Okay, it's not UPPER, right? But where is the actual problem now?

Well, actually the passed parameter into the UPPER function is causing the issue. The root cause although is located in the function GetValue and is related to an incomplete or better said an inappropriate instantiation of the variable lvReturn.

When you run the VFP debugger and step through the source code you will notice in the Watch window that the variable of the return value is declared as a logical type:

Declaring a variable in VFP is of type "Logical" initially

This is caused by the LOCAL command. And now, passing the variable into the UPPER function throws the error message as expected.

? UPPER(lvReturn)

Declaring any variable in VFP defines it as a logical data type first. In our case though, we are somehow expecting a return type of string (or character). And given the untyped nature of Visual FoxPro parameters and variables it is up to the developer to take care of this properly.

How to fix it?

The implementation of the function GetValue above does not take the incoming type of the default value into consideration. Changing the source code like so:

FUNCTION GetValue(tcMessage, tvDefault)
  LOCAL lvReturn
  lvReturn = tvDefault	&& "assign" expected data type to be returned
  lvReturn = Null
  
  *-- Run some dialog to ask for value
  lvReturn = DoForm("GetValueDialog", tcMessage, tvDefault)
  
  RETURN lvReturn
ENDFUNC

changes the data type of the return variable into the expected return type.

When we have a look at the Watch window in the VFP debugger now, we will discover that the type has changed:

Assign the expected value after declaring a variable

Although the value is still NULL this will not throw the error message anymore.

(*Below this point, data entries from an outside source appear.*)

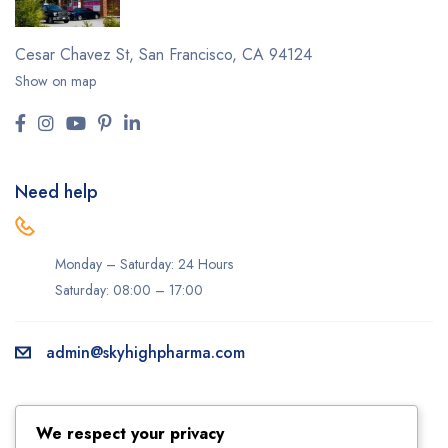
Cesar Chavez St,
San Francisco, CA 94124
Show on map
Need help
Monday – Saturday: 24 Hours
Saturday: 08:00 – 17:00
admin@skyhighpharma.com
Information
Account
We respect your privacy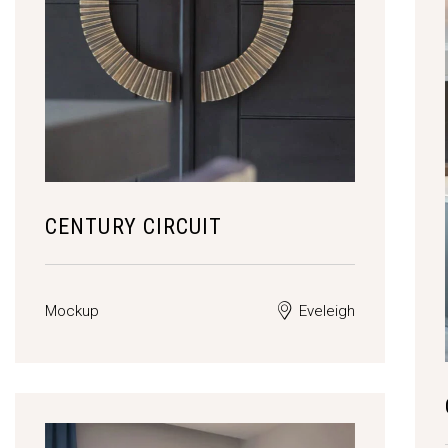
CENTURY CIRCUIT
Mockup
Eveleigh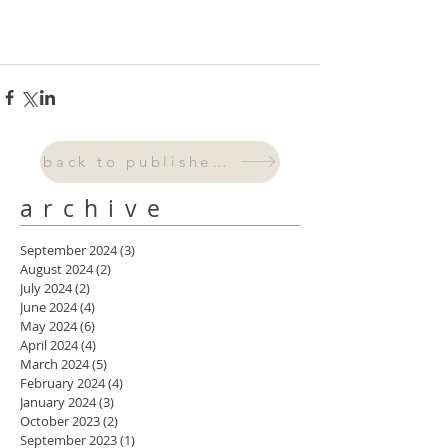
back to published work
archive
September 2024
(3)
3 posts
August 2024
(2)
2 posts
July 2024
(2)
2 posts
June 2024
(4)
4 posts
May 2024
(6)
6 posts
April 2024
(4)
4 posts
March 2024
(5)
5 posts
February 2024
(4)
4 posts
January 2024
(3)
3 posts
October 2023
(2)
2 posts
September 2023
(1)
1 post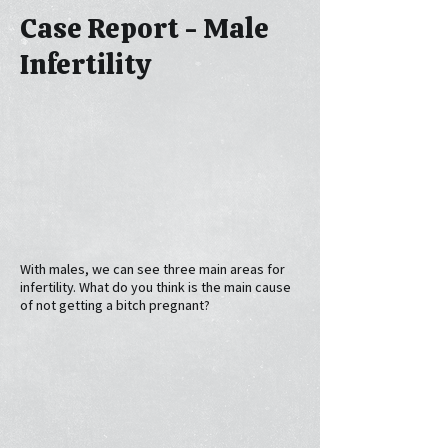
Case Report - Male
Infertility
With males, we can see three main areas for
infertility. What do you think is the main cause
of not getting a bitch pregnant?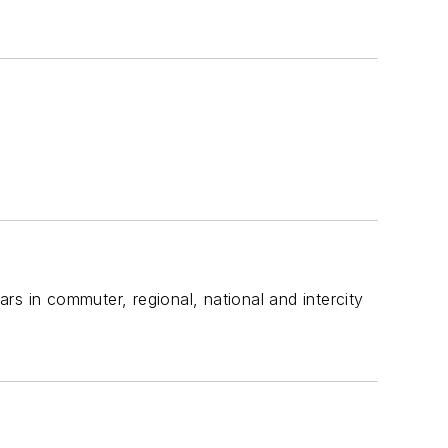
ars in commuter, regional, national and intercity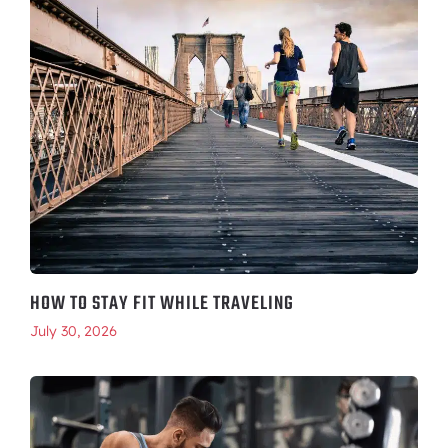
HOW TO STAY FIT WHILE TRAVELING
July 30, 2026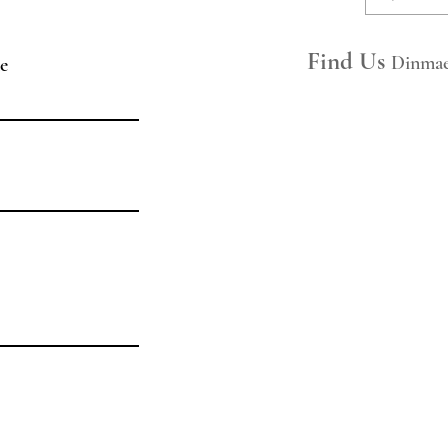
​​FAQs
Space Hire
Find Us
Dinmae
e
Join Our Mailing List
Legal
Privacy Policy
Hire Ts&Cs
Booking Ts&Cs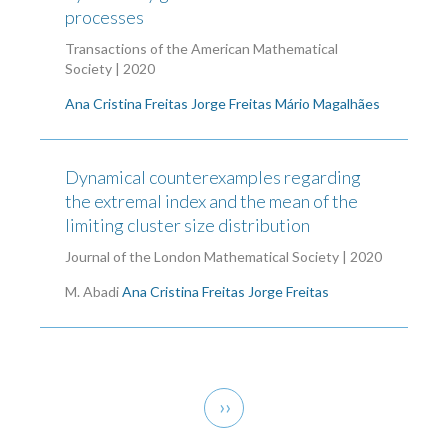
processes
Transactions of the American Mathematical
Society | 2020
Ana Cristina Freitas
Jorge Freitas
Mário Magalhães
Dynamical counterexamples regarding
the extremal index and the mean of the
limiting cluster size distribution
Journal of the London Mathematical Society | 2020
M. Abadi
Ana Cristina Freitas
Jorge Freitas
Pagination
Next
››
page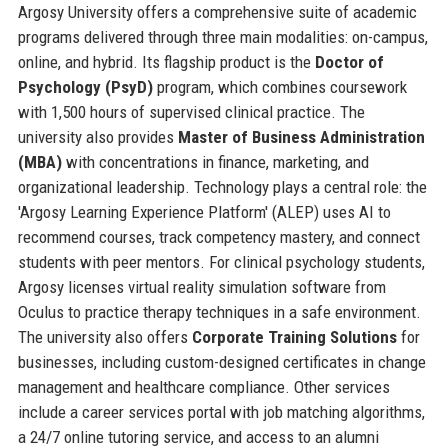
Argosy University offers a comprehensive suite of academic
programs delivered through three main modalities: on-campus,
online, and hybrid. Its flagship product is the
Doctor of
Psychology (PsyD)
program, which combines coursework
with 1,500 hours of supervised clinical practice. The
university also provides
Master of Business Administration
(MBA)
with concentrations in finance, marketing, and
organizational leadership. Technology plays a central role: the
'Argosy Learning Experience Platform' (ALEP) uses AI to
recommend courses, track competency mastery, and connect
students with peer mentors. For clinical psychology students,
Argosy licenses virtual reality simulation software from
Oculus to practice therapy techniques in a safe environment.
The university also offers
Corporate Training Solutions
for
businesses, including custom-designed certificates in change
management and healthcare compliance. Other services
include a career services portal with job matching algorithms,
a 24/7 online tutoring service, and access to an alumni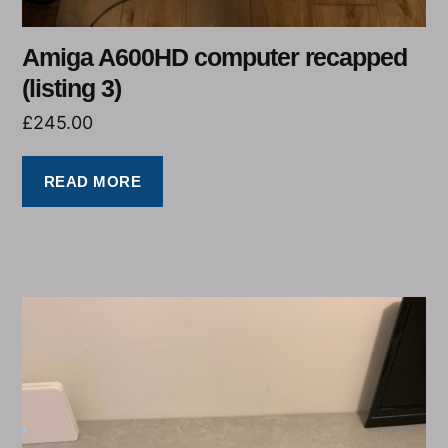
Amiga A600HD computer recapped
(listing 3)
£
245.00
READ MORE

? UPPER(lvReturn)		&& outputs .NULL. on the screen

Take away from this

Given the long history of Microsoft Visual FoxPro (VFP) being an untyped programming language requires a certain amount of discipline from each software developer. Writing VFP code is really easy and really fast but there are those little notches you should be aware of.

Given the discussed scenario, I would like to add that the original source code had been written somewhere around the year 1999 (!), and had been adjusted from time to time. But it is only now that this particular issue had been isolated and corrected for good.

Always declare your variables and more importantly assign the intended data type to it before use.

Applying this practice will stabilise your VFP source code. At least, I can report that the number of invalid type error messages in my client's project has been decreased since then.